October 30, 2007. "Wyeth is facing more than 5,000 lawsuits from those who believe they were harmed by the hormone replacement drugs, which have been used by millions of women to control the effects of menopause." Wyeth is the manufacturer of Premarin and Prepro, a mixture of medroxyprogesterone and Premarin.
The Women's Health Initiative estrogen-plus-progestin study reported an increased rate of breast cancer for women using Prempro. The Food and Drug Administration now requires that the Women's Health Initiative results for breast cancer be provided to patients who use Prempro (Label).
December 15, 2006. Following the release of results from the WHI Prempro clinical trial (see above), "Within six months, the drug's sales had fallen by 50 percent." Breast cancer incidence also declined during this time: "The reason, researchers believe, may be that millions of women during that time abandoned hormone treatment for the symptoms of menopause"
Epidemiological studies report that since women started to become aware of the risks associated with progestin use, decreases in incidence of breast cancer parallels the decline in progestin use, consistent with the known increased risk of breast cancer among women who use progestins.
January 16, 2007. The North American Menopause Society (NAMS) is a nonprofit organization concerned with menopause. T.V. correspondent Dr. Emily Senay reported that the NAMS has urged doctors not to prescribe natural hormones like progesterone for menopausal women Large clinical trials have not been performed to test the efficacy and safety of natural hormones like progesterone for treating the symptoms of menopause.

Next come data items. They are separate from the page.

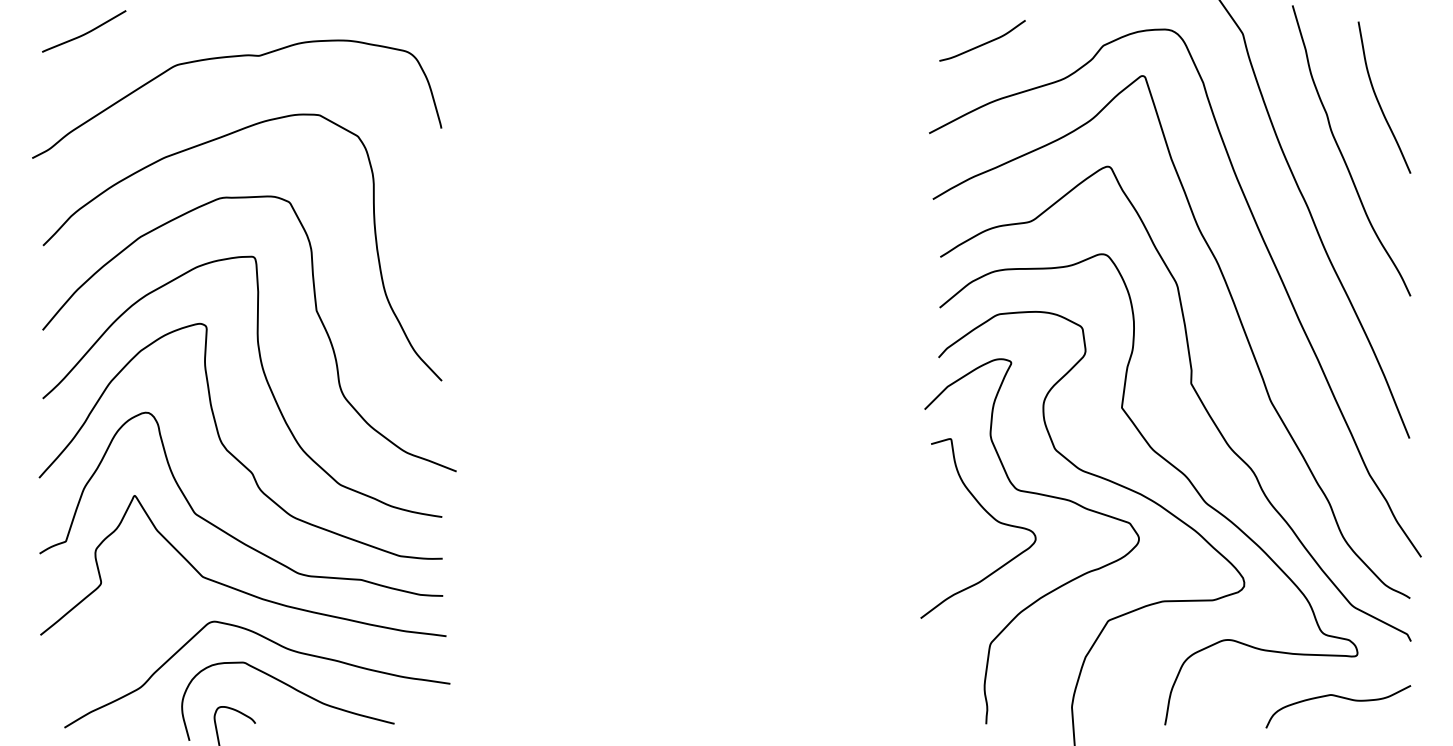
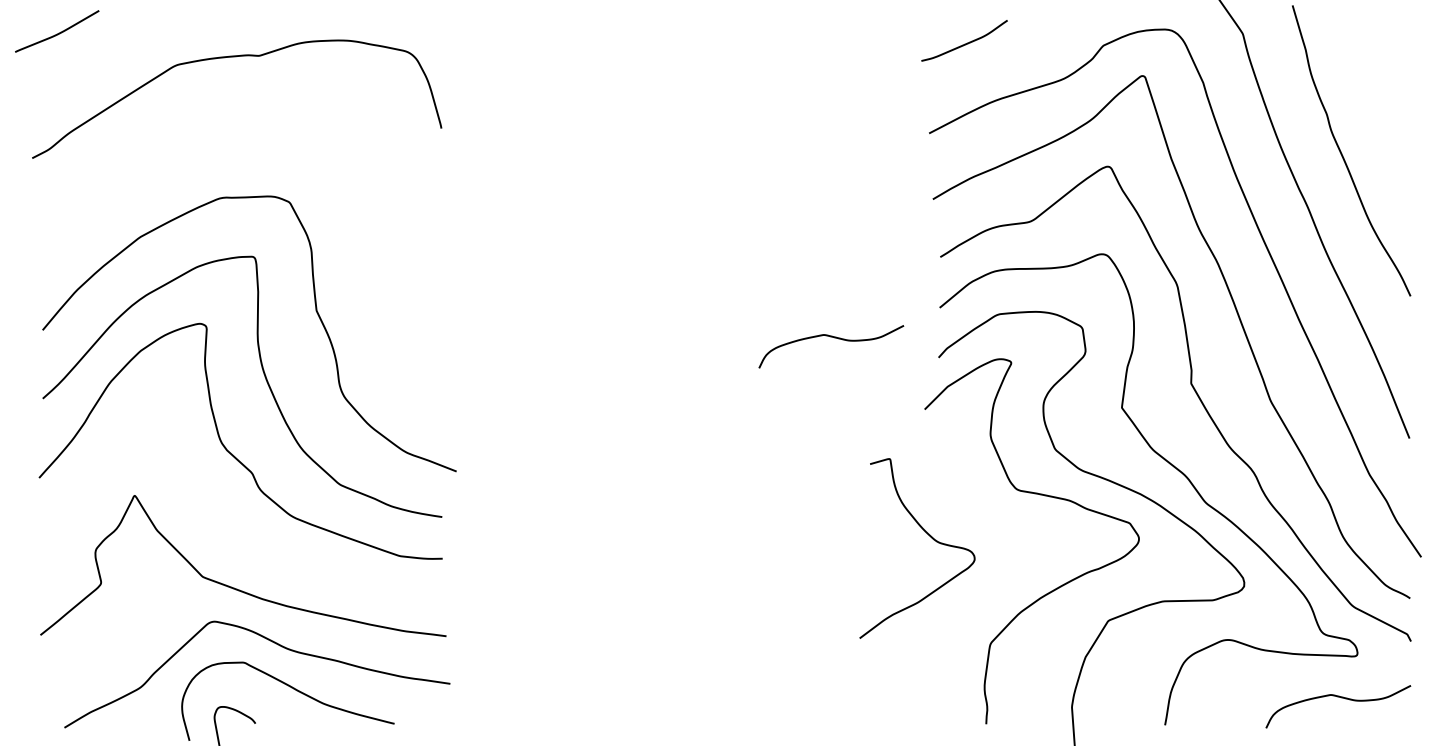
curve at (84, 33) position: (84, 33) -> (57, 33)
curve at (982, 43) position: (982, 43) -> (964, 43)
curve at (1378, 99): present -> none
curve at (207, 143): present -> none
curve at (834, 338): none -> present
curve at (990, 516) position: (990, 516) -> (929, 536)
curve at (224, 530): present -> none
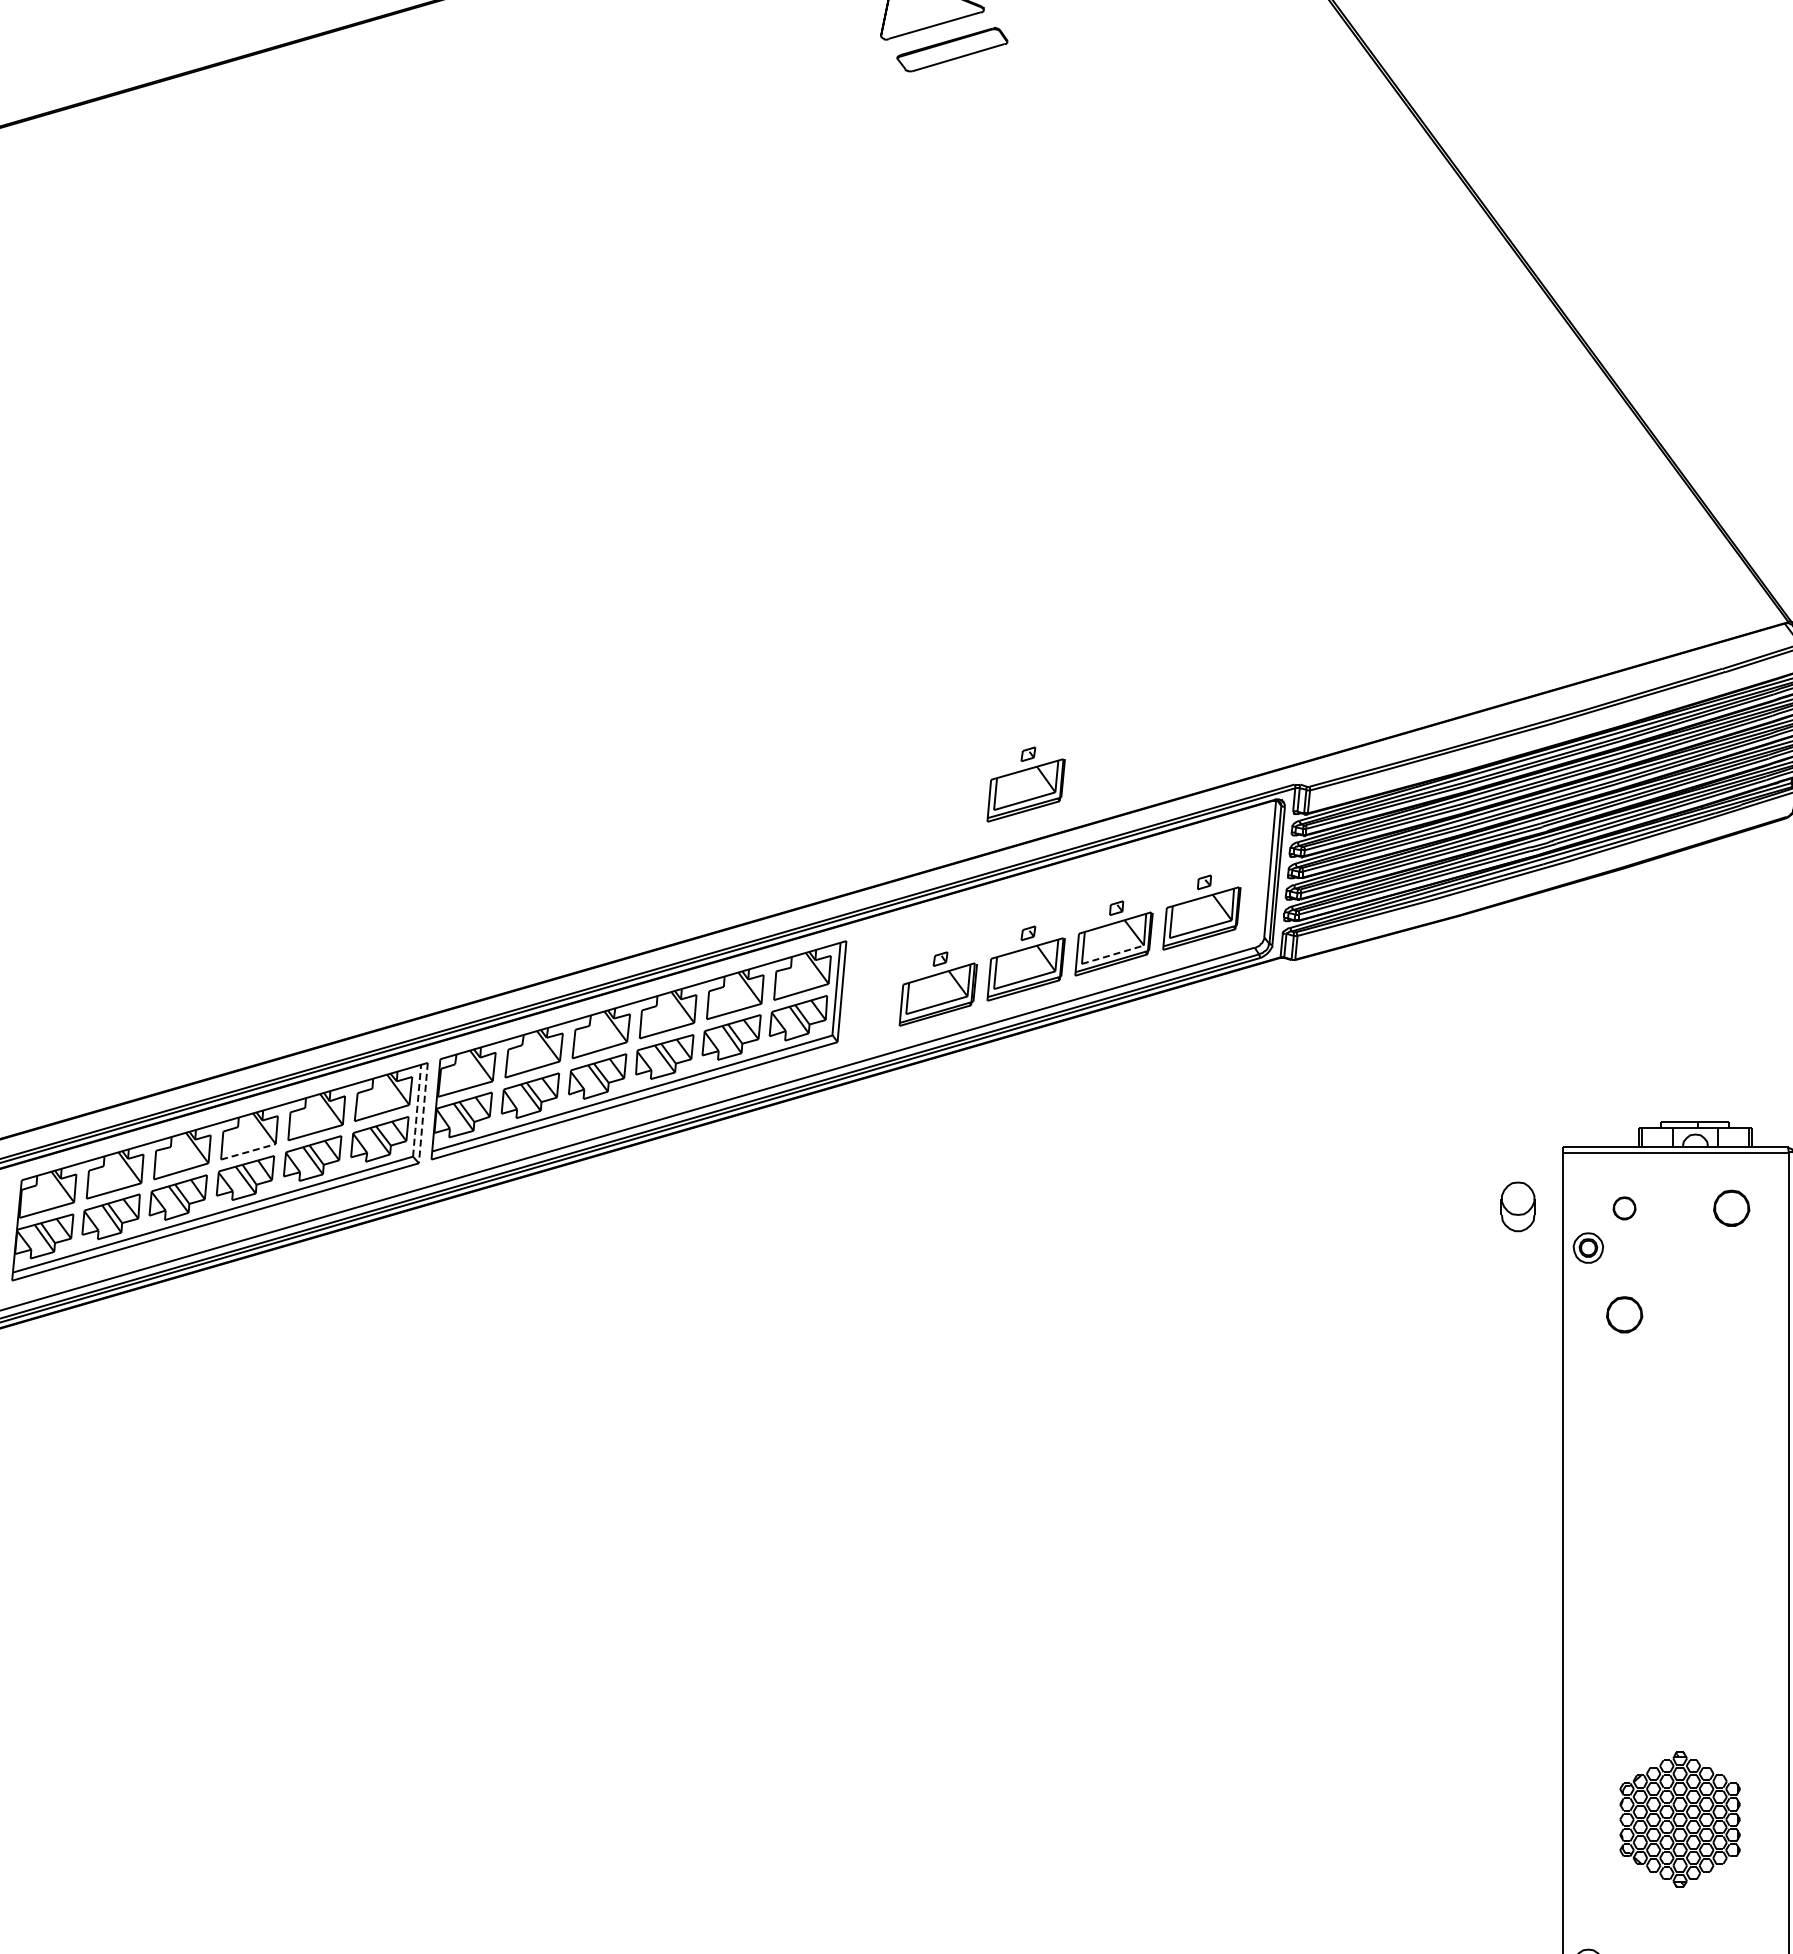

Who would pay for clinical research studies on progesterone? One possibility is that government funding would be provided in an attempt to find alternatives to synthetic progestins, but is there a level playing field for discussion of such studies when drug companies make large profits from synthetic progestins? The International Academy of Compounding Pharmacists has suggested that The North American Menopause Society is not an independent voice because it is supported by progestin manufacturers.North American Menopause Society’s Ties to Wyeth Pharmaceuticals
One recent reviewer concluded that there needs to be more research on bioidentical hormones and that there is, "evidence to support their preferred use over that of their synthetic cousins." Other reviewers have reached the opposite conclision. 
A major concern for use of progesterone rather than synthetic progestins is that progesterone is rapidly metabolized in the body. There are many different formulations of mixtures of estrogen and progesterone and various methods for administering them. There has been concern about quality control for progesterone both in terms of variability in amounts and efficiency of absorption. Some women have used bioidentical hormone treatments for extended periods of time without monitoring for possible stimulation of uterine tissue growth.  Women should not assume that bioidentical hormone treatments are safe just because they use natural hormones. Supplements containing natural estrogen can cause endometrial cancer.